Johnson loves Aquinas and Karl Rahner, and really knows her classic and contemporary theology. I loved sitting in on one of her seminars at Fordham University and talking to her students, who see her as something of a theological “rock star.”

But she also recognizes that theology is not just something done a long time ago by people who are now dead. Theology is a living thing – and she is, quite frankly, one of the leading Catholic theologians of our time.

What did the USCCB criticisms of Johnson’s work mean to her personally? What was the experience like for her?

It’s precisely because of Johnson’s great love for and dedication to the Catholic Church that the USCCB criticism was so painful for her.
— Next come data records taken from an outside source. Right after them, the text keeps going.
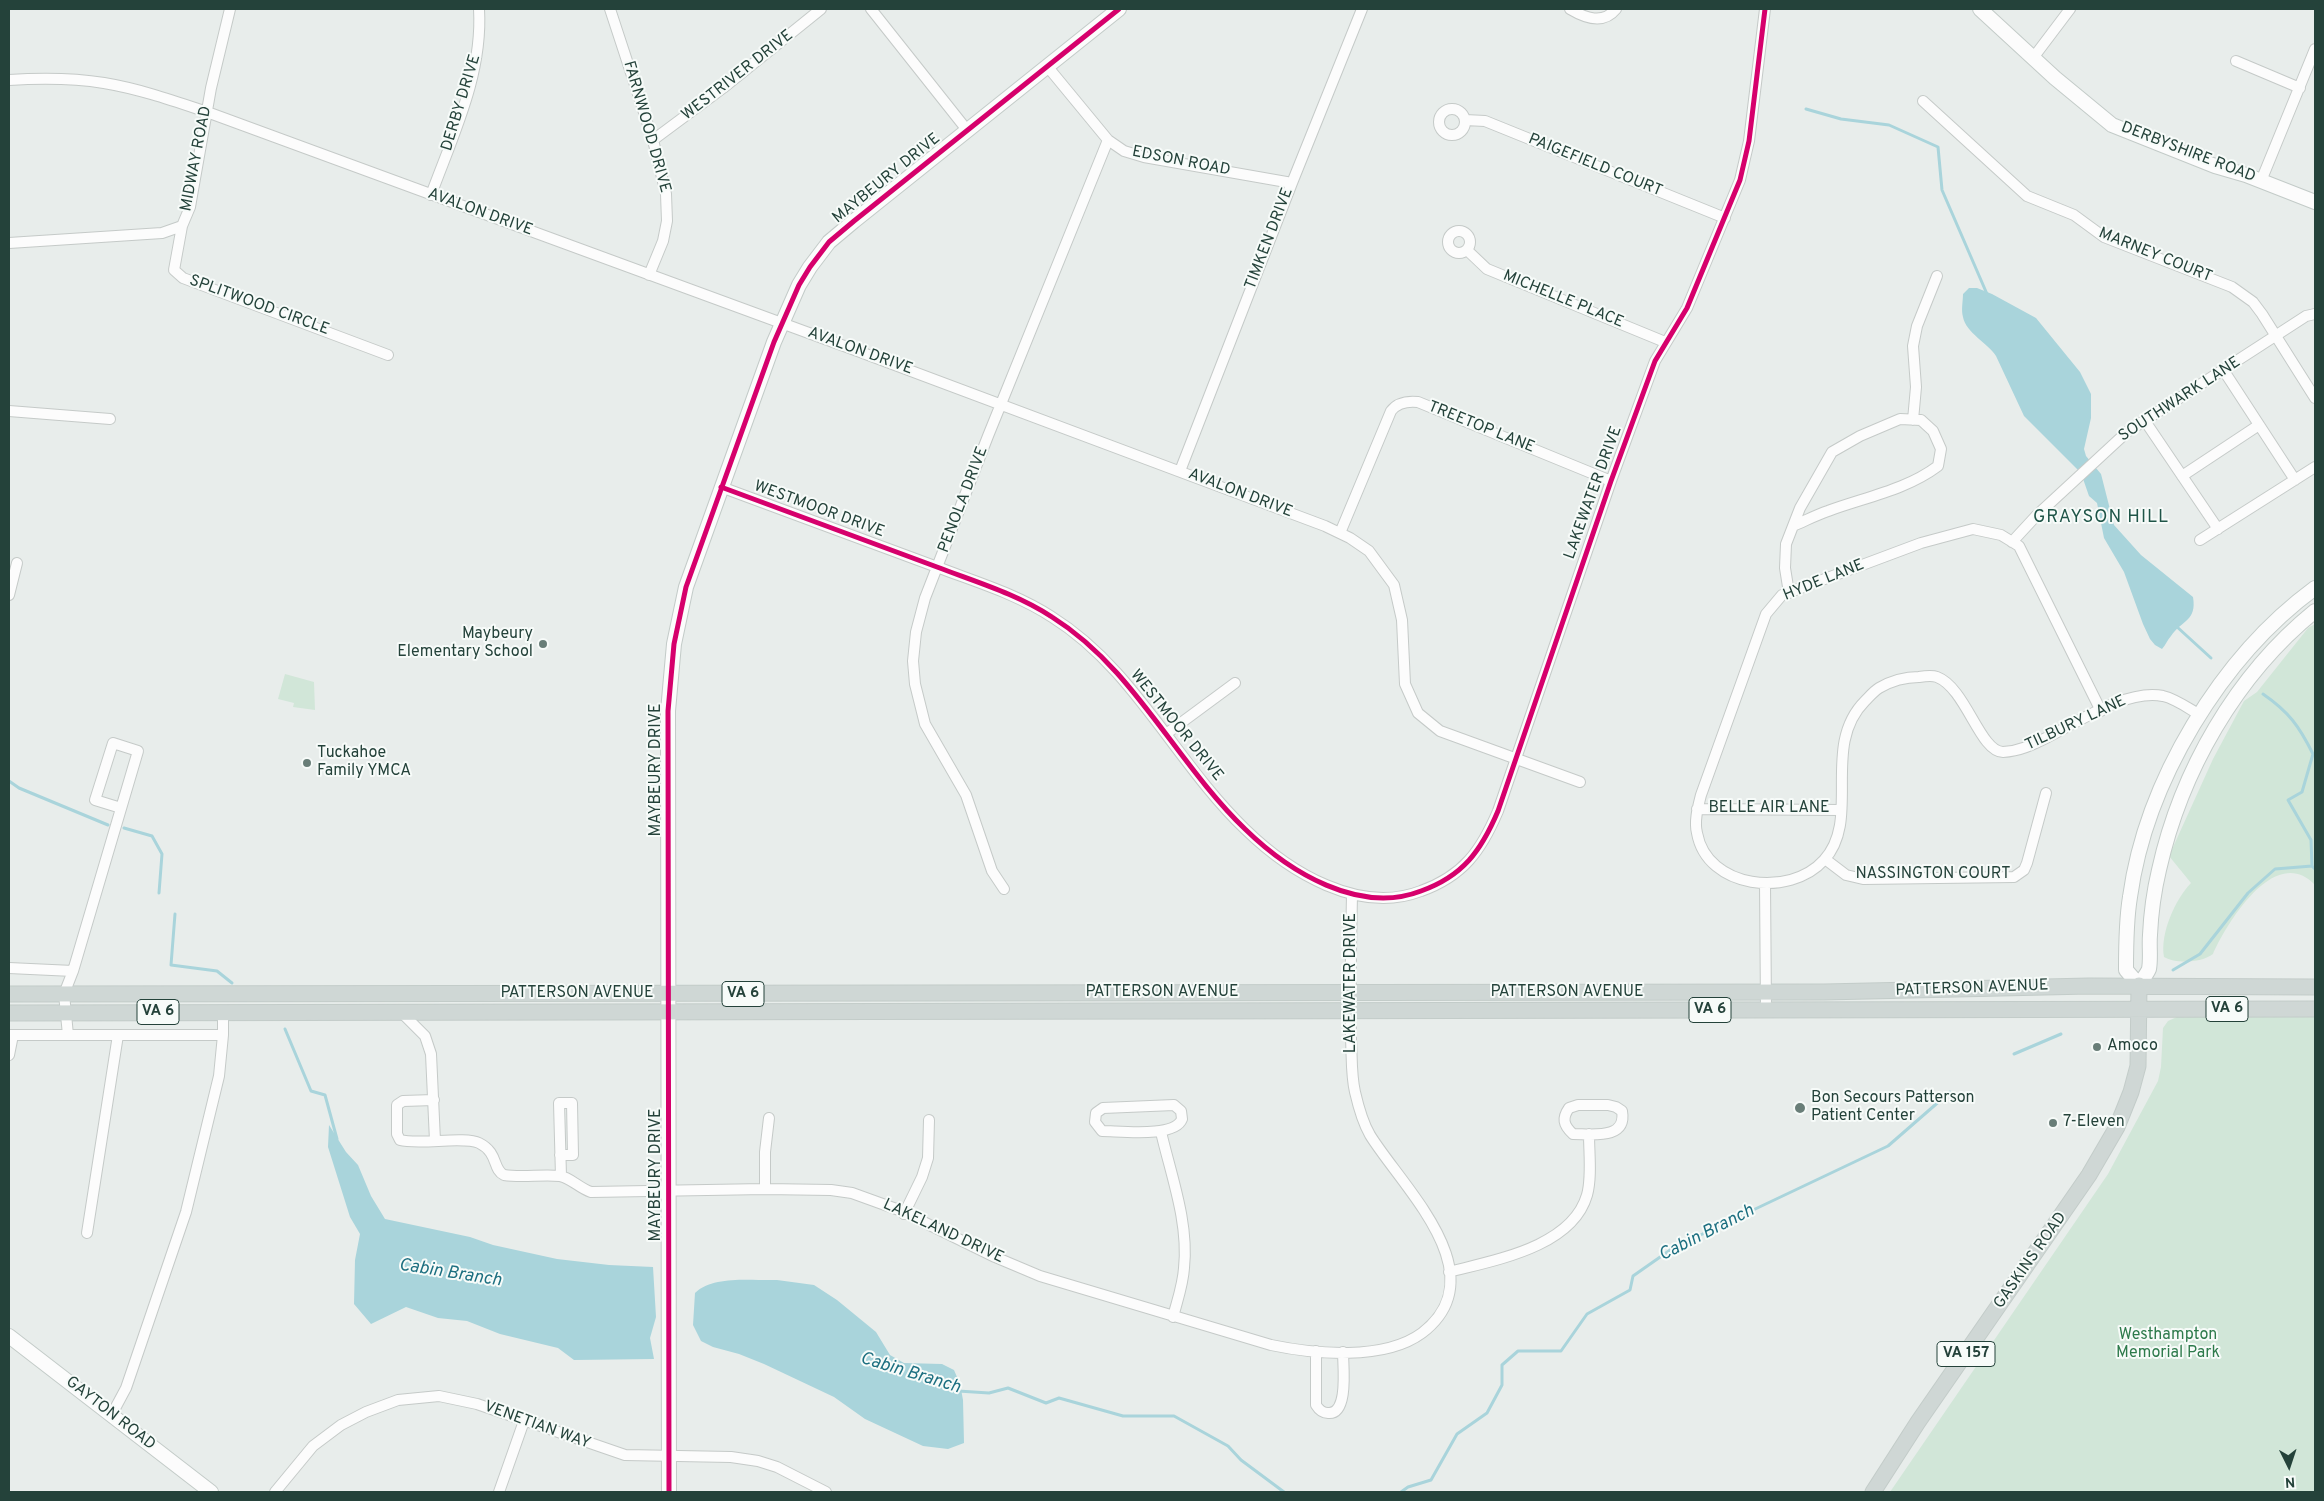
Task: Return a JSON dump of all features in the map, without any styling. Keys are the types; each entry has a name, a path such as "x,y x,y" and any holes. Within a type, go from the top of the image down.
{"main road":[{"name":"PATTERSON AVENUE","path":"9,994 1766,992 2139,985 2315,987"},
{"name":"VA 157","path":"2139,985 2140,1009"},
{"name":"GASKINS ROAD","path":"1873,1492 1918,1422 2066,1210 2109,1143 2124,1111 2138,1066 2140,1009"},
{"name":"PATTERSON AVENUE","path":"9,1013 2315,1009"}],"street":[{"name":"MIDWAY ROAD","path":"9,243 162,233 182,226 190,207 207,112 230,9"},
{"name":"DERBY DRIVE","path":"431,195 474,74 480,35 479,9"},
{"name":"FARNWOOD DRIVE","path":"610,9 653,140 666,194 667,221 660,252 649,275"},
{"name":"WESTRIVER DRIVE","path":"653,140 702,104 821,9"},
{"path":"871,9 967,130"},
{"name":"MAYBEURY DRIVE","path":"669,1492 670,994 668,739 670,677 674,644 686,587 782,324 806,273 829,242 1119,9"},
{"name":"TIMKEN DRIVE","path":"1180,471 1362,9"},
{"path":"1570,9 1591,19 1603,18 1616,9"},
{"name":"LAKEWATER DRIVE","path":"1449,1272 1448,1255 1423,1209 1368,1132 1354,1091 1350,993 1352,895 1375,899 1409,896 1442,884 1467,864 1487,837 1498,811 1611,481 1655,361 1687,308 1740,180 1749,142 1765,9"},
{"name":"DERBYSHIRE ROAD","path":"1980,9 2032,58 2112,125 2215,166 2315,202"},
{"path":"2032,58 2070,9"},
{"path":"2261,181 2315,49"},
{"path":"2236,61 2300,88"},
{"name":"EDSON ROAD","path":"1047,66 1108,140 1124,151 1144,157 1292,183"},
{"name":"AVALON DRIVE","path":"9,80 55,79 105,83 136,90 207,112 1001,404 1340,533 1369,551 1394,585 1402,620 1405,684 1418,713 1440,731 1580,782"},
{"name":"MARNEY COURT","path":"1923,101 2027,196 2074,215 2104,237 2232,287 2253,302 2315,398"},
{"name":"PAIGEFIELD COURT","path":"1465,120 1485,121 1725,218"},
{"name":"PENOLA DRIVE","path":"1004,889 992,871 966,795 925,724 915,684 913,661 916,632 925,598 1108,140"},
{"name":"SPLITWOOD CIRCLE","path":"182,226 174,270 183,278 388,355"},
{"name":"MICHELLE PLACE","path":"1467,250 1487,269 1666,342"},
{"path":"1913,420 1916,387 1913,346 1917,326 1937,276"},
{"name":"SOUTHWARK LANE","path":"2012,542 2075,479 2127,432 2306,316 2315,314"},
{"path":"2224,370 2295,480"},
{"name":"TREETOP LANE","path":"1340,533 1391,411 1398,404 1411,401 1418,402 1611,481"},
{"path":"9,411 110,419"},
{"path":"1789,592 1785,568 1786,544 1793,526 1800,508 1832,452 1860,436 1900,419 1921,420 1933,431 1941,449 1938,466 1926,475 1896,489 1827,511 1793,526"},
{"path":"2145,421 2218,529"},
{"path":"2182,476 2259,425"},
{"path":"2200,540 2315,467"},
{"name":"WESTMOOR DRIVE","path":"721,487 938,567 1021,600 1050,616 1076,634 1117,672 1224,807 1246,831 1294,867 1337,890 1352,895"},
{"name":"HYDE LANE","path":"1765,883 1735,876 1713,863 1699,843 1696,832 1697,809 1766,614 1782,595 1921,543 1973,529 2001,535 2019,546 2101,710"},
{"path":"9,595 17,563"},
{"path":"2315,588 2280,617 2253,645 2226,678 2200,715 2160,792 2146,830 2135,870 2130,898 2126,970 2139,985 2149,969 2150,924 2159,870 2176,813 2196,764 2225,711 2248,680 2272,651 2315,611"},
{"name":"TILBURY LANE","path":"1825,859 1837,833 1841,810 1842,752 1845,736 1855,711 1878,689 1905,677 1935,676 1946,681 1958,694 1988,744 2000,752 2020,750 2118,702 2143,694 2162,696 2174,700 2200,715"},
{"path":"1166,734 1235,682"},
{"path":"68,1035 64,994 72,971 121,808 138,751 113,743 95,800 121,808"},
{"name":"NASSINGTON COURT","path":"1825,859 1846,875 1863,879 2014,877 2020,874 2027,863 2046,792"},
{"name":"BELLE AIR LANE","path":"1697,809 1841,810"},
{"path":"1766,1010 1765,883 1803,874 1825,859"},
{"path":"9,968 72,971"},
{"path":"111,1416 126,1388 186,1212 219,1076 223,1035 222,1012"},
{"path":"401,1012 427,1040 432,1059 435,1141"},
{"path":"9,1055 11,1035 223,1035"},
{"path":"87,1233 118,1035"},
{"path":"434,1100 403,1101 397,1105 397,1134 400,1140 476,1141 491,1151 495,1157 497,1169 504,1175 561,1176 560,1155 559,1102 572,1103 573,1155 560,1155"},
{"path":"1174,1105 1181,1111 1180,1124 1174,1129 1161,1132 1102,1131 1096,1126 1095,1117 1103,1108 1174,1105"},
{"path":"1608,1105 1616,1107 1622,1112 1623,1121 1620,1128 1613,1132 1589,1134 1573,1134 1568,1129 1564,1120 1570,1108 1608,1105"},
{"path":"765,1189 766,1152 770,1118"},
{"path":"904,1214 922,1177 928,1158 929,1120"},
{"path":"1161,1132 1184,1238 1184,1267 1181,1290 1173,1316"},
{"path":"1449,1272 1513,1254 1547,1240 1567,1228 1582,1210 1588,1193 1589,1134"},
{"name":"LAKELAND DRIVE","path":"561,1176 572,1181 582,1189 591,1192 765,1189 831,1190 852,1193 880,1202 1040,1276 1271,1345 1316,1351 1357,1352 1394,1347 1411,1340 1429,1327 1446,1301 1450,1283 1449,1272"},
{"name":"GAYTON ROAD","path":"9,1336 210,1492"},
{"path":"1316,1351 1316,1405 1321,1412 1329,1414 1337,1411 1342,1404 1343,1352"},
{"name":"VENETIAN WAY","path":"275,1492 303,1458 327,1435 366,1412 398,1400 426,1396 456,1398 625,1455 731,1457 750,1460 777,1467 809,1488 826,1492"},
{"path":"499,1492 524,1421"}],"green space":[{"path":"2315,624 2315,885 2300,875 2284,874 2269,880 2254,892 2241,907 2229,924 2213,954 2195,961 2182,962 2164,957 2164,938 2170,917 2179,898 2191,883 2169,856 2213,759 2244,701 2257,692 2308,628"},
{"path":"285,674 314,682 315,710 293,707 294,703 278,699"},
{"name":"Westhampton Memorial Park","path":"2315,1015 2315,1492 1890,1492 2108,1174 2158,1081 2161,1067 2163,1028 2168,1021 2179,1016"}],"water":[{"path":"1969,288 1977,288 1992,294 2036,318 2080,372 2091,394 2091,418 2084,449 2086,456 2101,474 2114,525 2141,555 2193,597 2194,605 2191,616 2175,631 2162,649 2150,639 2143,624 2124,572 2104,538 2097,503 2089,496 2081,473 2024,416 1996,356 1965,323 1962,311 1963,294"},
{"path":"329,1125 346,1152 358,1165 371,1196 385,1219 470,1237 493,1245 557,1259 609,1265 653,1267 656,1317 650,1338 654,1359 574,1360 558,1348 500,1334 467,1321 438,1318 406,1307 371,1324 354,1304 355,1260 360,1234 350,1217 328,1147"},
{"path":"777,1280 814,1285 837,1300 876,1332 890,1355 904,1363 942,1364 954,1370 960,1384 963,1400 964,1443 948,1449 923,1446 865,1419 834,1397 764,1364 739,1354 713,1347 701,1341 693,1325 695,1293 703,1287 723,1281"}],"waterway":[{"path":"1806,109 1841,119 1889,125 1938,147 1942,190 1987,294"},
{"path":"2176,626 2211,658"},
{"path":"2263,694 2287,714 2303,735 2313,754 2302,792 2288,800 2311,840 2312,866"},
{"name":"Cabin Branch","path":"9,781 19,788 108,825"},
{"name":"Cabin Branch","path":"124,828 152,836 162,854 159,893"},
{"name":"Cabin Branch","path":"2173,970 2200,954 2248,893 2275,869 2312,866 2315,869"},
{"name":"Cabin Branch","path":"175,914 171,965 217,971 232,983"},
{"name":"Cabin Branch","path":"285,1029 311,1091 325,1095 337,1139"},
{"name":"Cabin Branch","path":"2014,1054 2061,1034"},
{"name":"Cabin Branch","path":"1401,1492 1408,1487 1431,1480 1457,1434 1487,1413 1502,1385 1502,1365 1518,1351 1561,1351 1587,1314 1630,1290 1633,1276 1673,1248 1888,1146 1950,1092"},
{"name":"Cabin Branch","path":"958,1391 989,1393 1008,1388 1046,1403 1059,1398 1123,1416 1174,1416 1228,1446 1241,1460 1284,1492"}],"cycle path":[{"path":"669,1492 668,711 674,644 686,587 774,342 799,285 810,267 829,242 854,221 1119,9"},
{"path":"721,487 996,589 1039,609 1061,623 1086,643 1117,673 1211,793 1245,829 1282,860 1304,874 1326,885 1350,893 1374,897 1397,897 1436,885 1459,870 1469,860 1492,825 1611,481 1655,361 1687,308 1740,180 1749,141 1765,9"}],"place":[{"name":"Maybeury Elementary School","path":"543,644"},
{"name":"Tuckahoe Family YMCA","path":"307,763"},
{"name":"Amoco","path":"2097,1047"},
{"name":"Bon Secours Patterson Patient Center","path":"1800,1108"},
{"name":"7-Eleven","path":"2053,1123"}],"district":[{"name":"GRAYSON HILL","path":"2101,518"}]}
It’s been several years since that incident, so she was able to talk about it with some distance, but it was obvious to me how much that public rebuke hurt – after she has literally given her life to the church.

The good that came out of it, however, was the overwhelming support she received from people from so many walks of life: colleagues, other theologians, women religious, priests and even some bishops, former students, lay Catholics. There are literally boxes in the archives filled with letters of support from that time.

In the end, I think the U.S. bishops’ criticism of Quest for the Living God will be seen as part of a series of unfair attacks on women religious during that time in our church’s history.

What have you personally learned from writing about Elizabeth Johnson?

I am honored to have had the chance to help tell Elizabeth Johnson’s story. Talking to her about her own spiritual journey sparked a renewal in my own, reminding me that the “quest” for God is every Christian’s life work. The way she has wrestled with who God is throughout her life really inspires others to continue their own “questing for God.”